Miracles do not exist. There are mothers like Sesa, who says of him, although she might say it of herself: “They wanted to cut his wings and they mightn’t”. Jonatan finished ESO in Tordera and then wanted to do a middle grade and a higher grade in the health branch of FP in Calella. Yes, but how. Again with the escort of his mother? The family gave an ultimatum to the Department of Education and threatened to go to court.

Mother and son

Mother and son

Mane Espinosa

What seemed like a chimera was then solved from one day to the next: the Generalitat would mobilize a health assistant. There were four, Óscar, Iván, Carlos and Pablo, who took turns helping him and other students with special needs. Jonatan has only five friends: three are from childhood and the others are two of those guardian angels, Carlos and Pablo, who accompanied him to his first concert, and not because of work.

The family has moved their residence once more, now to Calella. The Freta institute in this town in the Maresme was the last pre-university stage of our protagonist. The studies that he carried out there as an auxiliary nursing technician and oral hygienist opened the doors of the university for him through the 5% of places reserved for people with disabilities. You had to have, however, a good record.

Would he make the cut or not? Everyone at home was very nervous. The list of admissions would not be known until July 13, but the day before a friend called them, the TV3 journalist Àgata Fàbregas, who has also dealt with this story of overcoming, to provide them with a link to a website where they might already leave Doubts. “It took us three days, which we spent crying with happiness, to assimilate so much joy.”

Jonatan would like to be like Dr. Pardos Rocamora, who was his pediatrician, or like Dr. Sanmartí Vilaplana, his pediatric neurologist. Why? “Because they have a sense of humor and they don’t deal with sick people, but with patients. Because where others see people with disabilities, they just see people.” Sesa sighs and says: “If my son finally can’t finish Medicine, society will lose a great doctor”.

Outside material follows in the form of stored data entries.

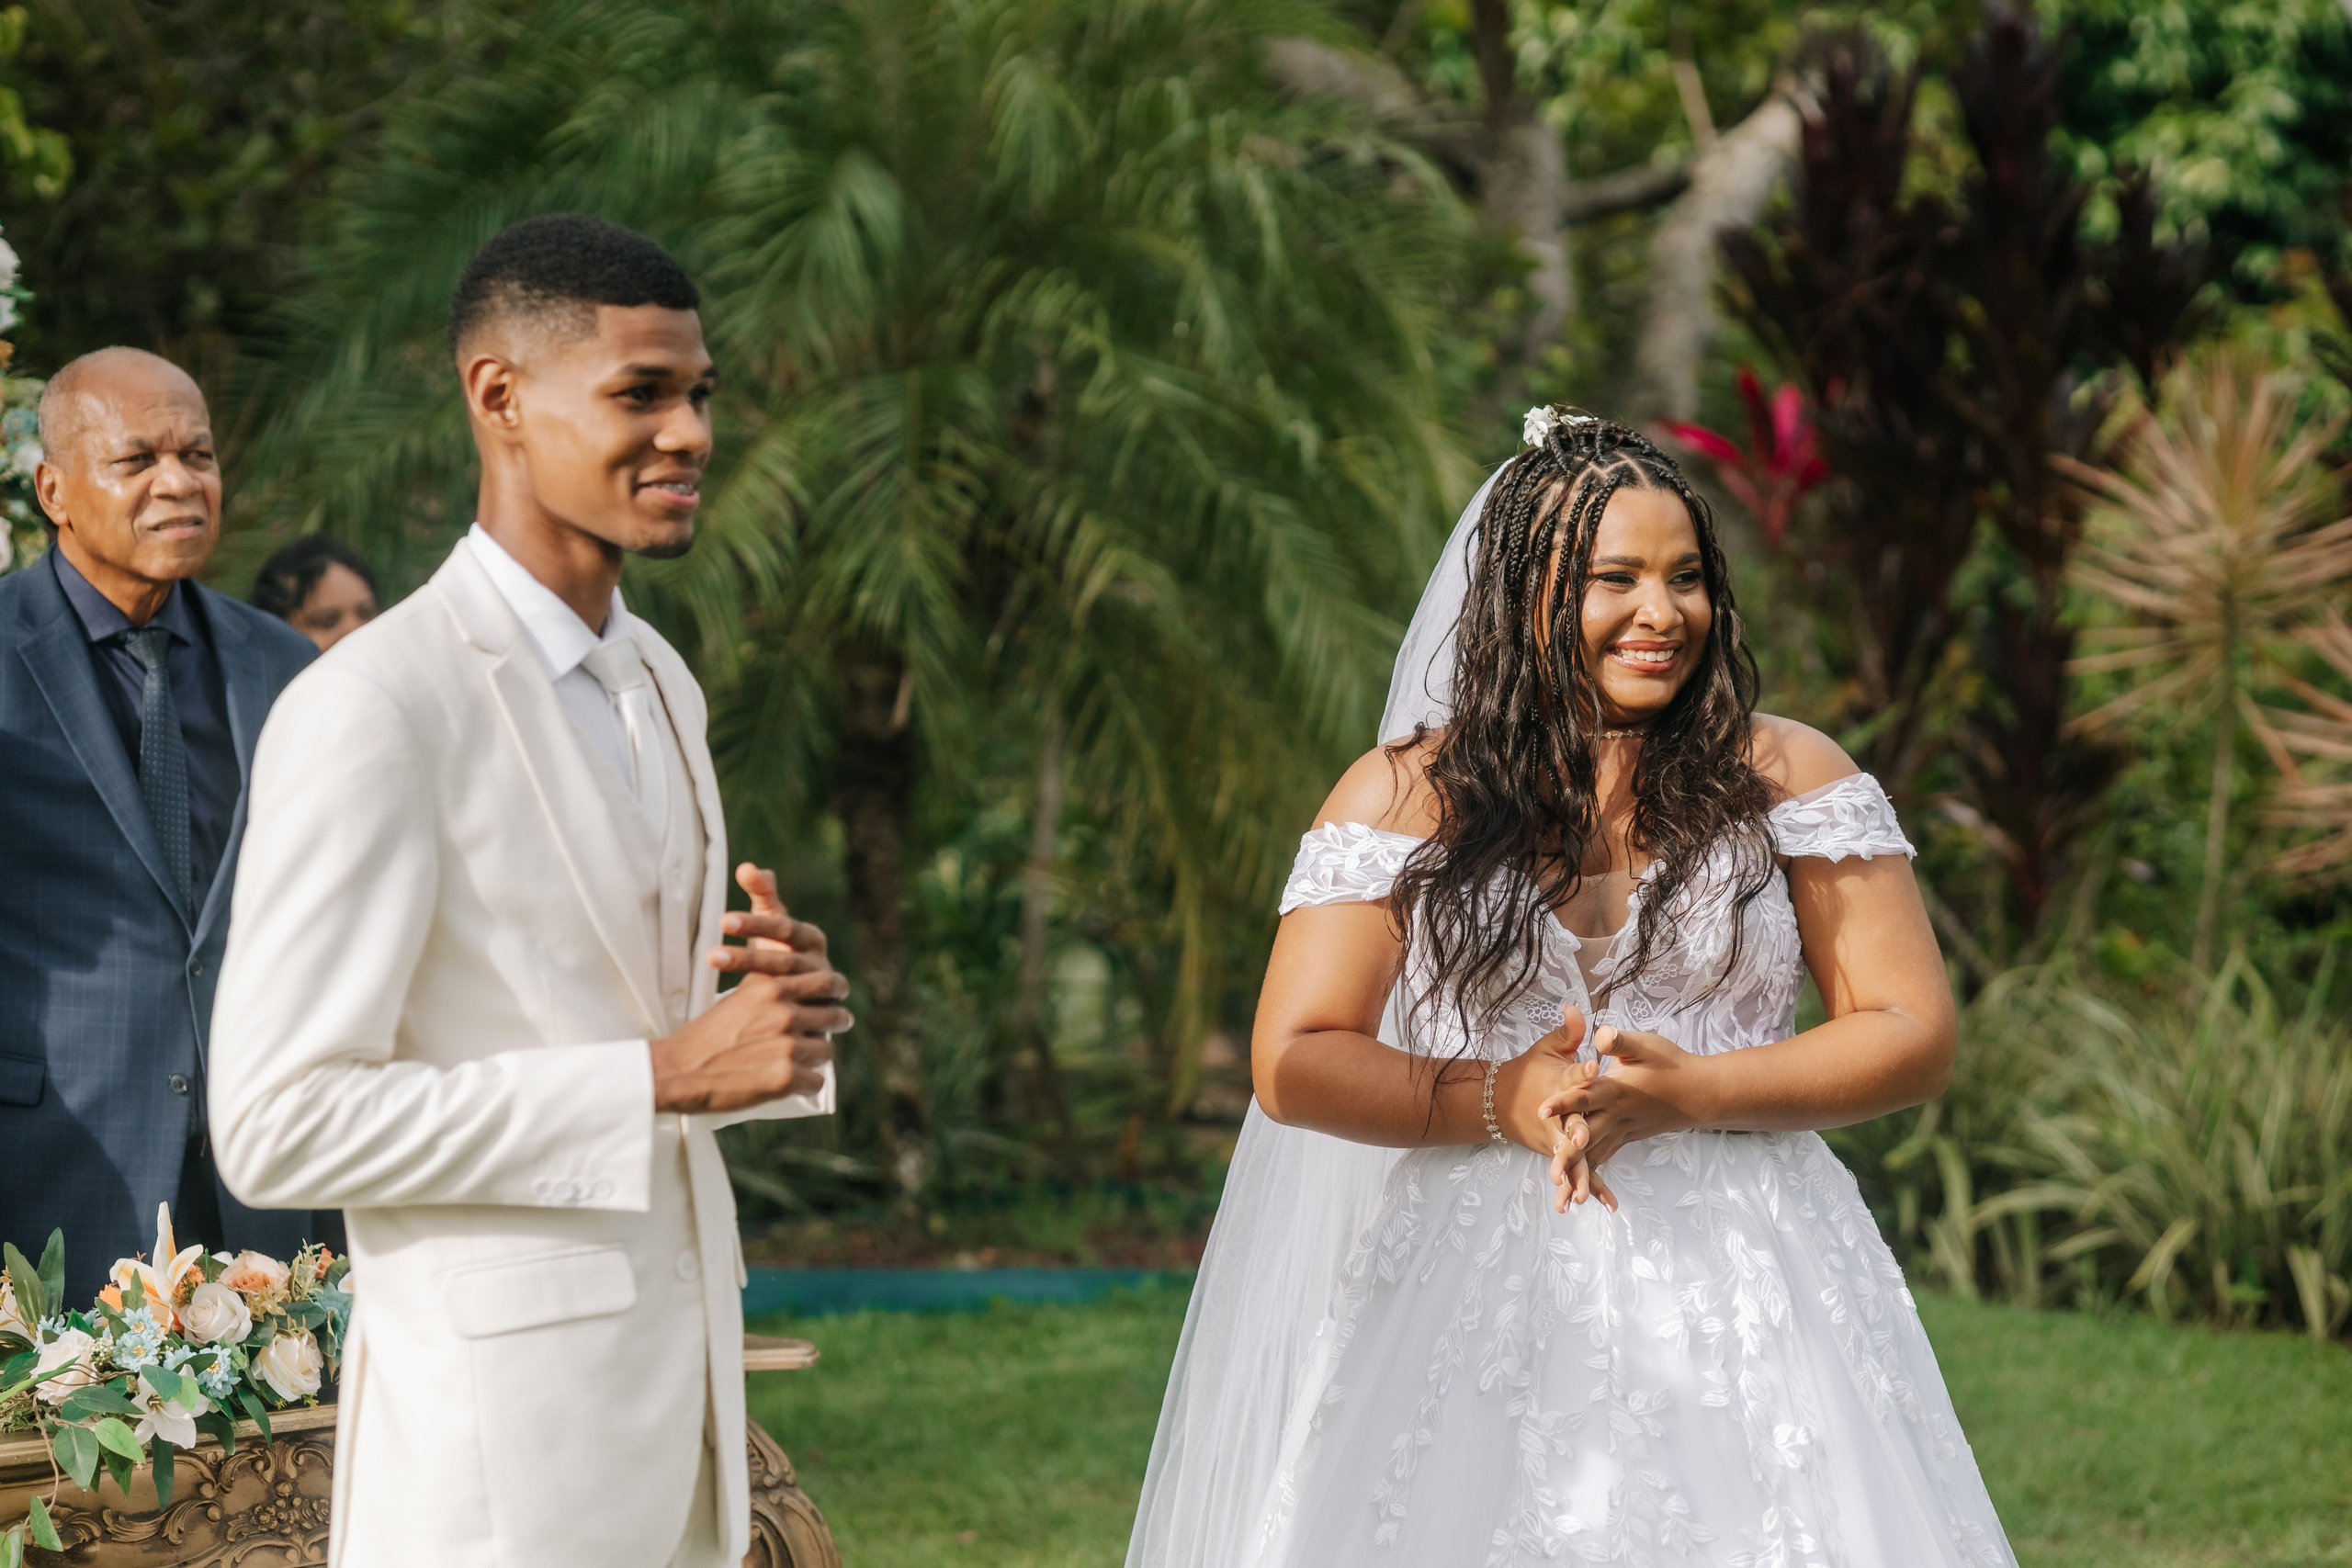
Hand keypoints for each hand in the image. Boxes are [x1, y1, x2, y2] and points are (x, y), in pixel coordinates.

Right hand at [648, 865, 851, 1112]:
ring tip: (803, 1059)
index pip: (823, 982)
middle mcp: (784, 1012)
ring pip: (825, 1050)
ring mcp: (787, 1045)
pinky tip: (793, 1084)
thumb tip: (794, 991)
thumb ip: (768, 991)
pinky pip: (815, 1081)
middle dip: (837, 1020)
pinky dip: (805, 1085)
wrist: (677, 1070)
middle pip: (833, 1014)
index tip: (836, 996)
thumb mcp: (738, 998)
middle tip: (841, 1023)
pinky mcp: (785, 1077)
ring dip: (815, 1056)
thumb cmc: (705, 1036)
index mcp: (771, 987)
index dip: (833, 991)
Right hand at [1489, 1011, 1609, 1212]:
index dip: (1581, 1069)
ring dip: (1578, 1173)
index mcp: (1556, 1084)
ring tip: (1588, 1195)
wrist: (1500, 1102)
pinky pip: (1573, 1171)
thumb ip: (1567, 1032)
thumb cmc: (1530, 1072)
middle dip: (1575, 1130)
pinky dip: (1586, 1186)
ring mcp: (1553, 1136)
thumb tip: (1576, 1006)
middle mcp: (1555, 1114)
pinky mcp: (1555, 1151)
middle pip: (1566, 1122)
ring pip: (1568, 1155)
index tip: (1593, 1066)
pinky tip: (1603, 1204)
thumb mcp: (1547, 1049)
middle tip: (1585, 1137)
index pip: (1570, 1075)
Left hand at [1540, 1026, 1714, 1210]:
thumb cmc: (1671, 1064)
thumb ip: (1620, 1041)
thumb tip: (1600, 1032)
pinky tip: (1578, 1193)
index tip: (1542, 1109)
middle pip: (1588, 1137)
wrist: (1699, 1093)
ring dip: (1579, 1175)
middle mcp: (1617, 1116)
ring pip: (1596, 1155)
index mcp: (1617, 1090)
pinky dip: (1593, 1177)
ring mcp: (1622, 1131)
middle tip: (1551, 1173)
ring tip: (1561, 1196)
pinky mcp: (1625, 1138)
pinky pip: (1605, 1159)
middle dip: (1569, 1155)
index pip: (1586, 1096)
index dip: (1564, 1100)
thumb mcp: (1646, 1045)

One of Jonathan's medications

One of Jonathan’s medications

Mane Espinosa

Will this battle end like Austerlitz or like Waterloo? Will the UB’s integration programs and tutorial plans be enough for such a special student? Is Jonatan’s only goal to study? Or also pave the way for those who come following? “Both things,” admits his mother, who regrets the damage that words can do. “This child does not paint anything here,” they told him at a school.

When they found out that Jonatan was going to college, Sesa and her husband thought it was worth it. The sacrifices. The strenuous working hours to pay for medicines (sometimes from 6 in the morning to 11 at night). Moving (“Where will we live?” “Wherever they want our son”). The need for Katia, the little one, to be the older sister… Everything has been worth it, no matter how the story ends.